Melancholy music can be enjoyable, provide comfort or cause pain depending on the listener, a study has found.

Researchers at Durham University and the University of Jyvaskyla, Finland, believed the findings could be beneficial for music therapy and rehabilitation and help understand moods.

Musicologists looked at the emotional experiences associated with sad music of 2,436 people from the UK and Finland who identified the reasons for listening to sad music, and emotions involved in memorable experiences related with it.

Popular tear-jerkers mentioned by people responding to the survey included Adele’s Someone Like You and Harry Nilsson’s Without You, with Verdi’s Requiem and Elgar’s Cello Concerto in E Minor mentioned in classic music.

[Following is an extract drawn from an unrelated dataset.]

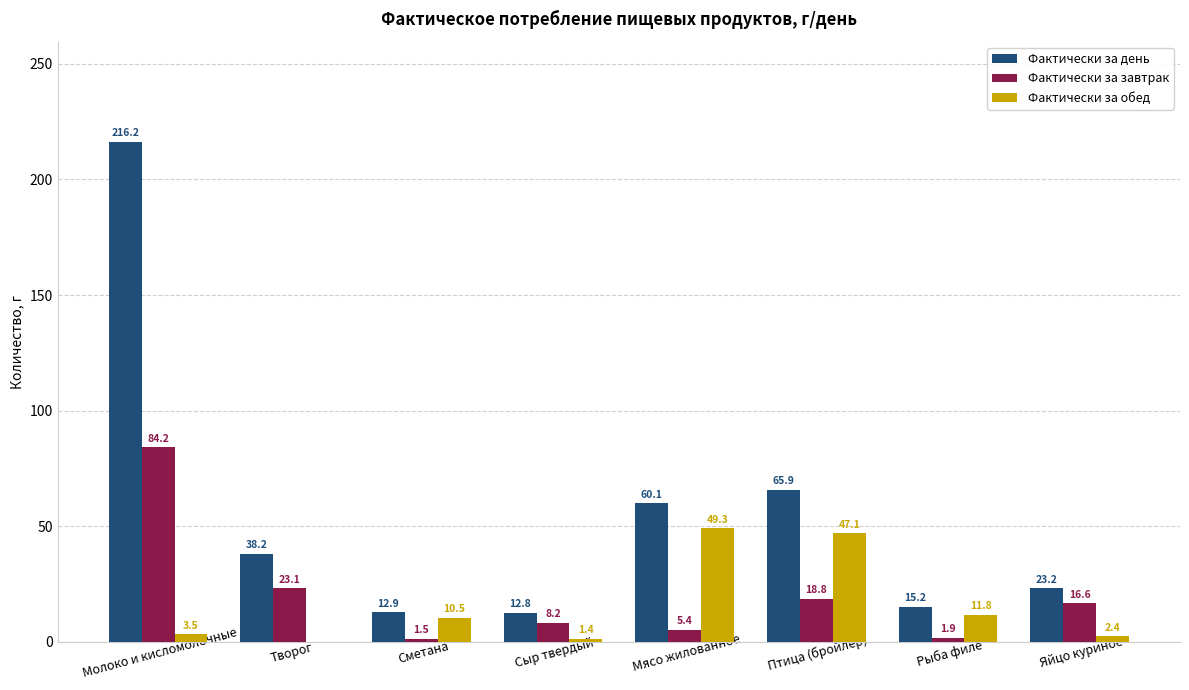

What is the sum of all Фактически за обед values?

126.0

The researchers wrote in the journal Plos One that the majority of people surveyed highlighted the enjoyable nature of such experiences, which in general lead to clear improvement of mood.

Listening to sad music led to feelings of pleasure related to enjoyment of the music in some people, or feelings of comfort where sad music evoked memories in others.

But a significant proportion of people reported painful experiences associated with listening to sad music, which invariably related to personal loss such as the death of a loved one, divorce or relationship breakup.

Lead researcher Tuomas Eerola, professor of Music Cognition in the Department of Music, Durham University, said: “Previous research in music psychology and film studies has emphasised the puzzling pleasure that people experience when engaging with tragic art.

“However, there are people who absolutely hate sad-sounding music and avoid listening to it.

“In our research, we wanted to investigate this wide spectrum of experiences that people have with sad music, and find reasons for both listening to and avoiding that kind of music.

“The results help us to pinpoint the ways people regulate their mood with the help of music, as well as how music rehabilitation and music therapy might tap into these processes of comfort, relief and enjoyment.”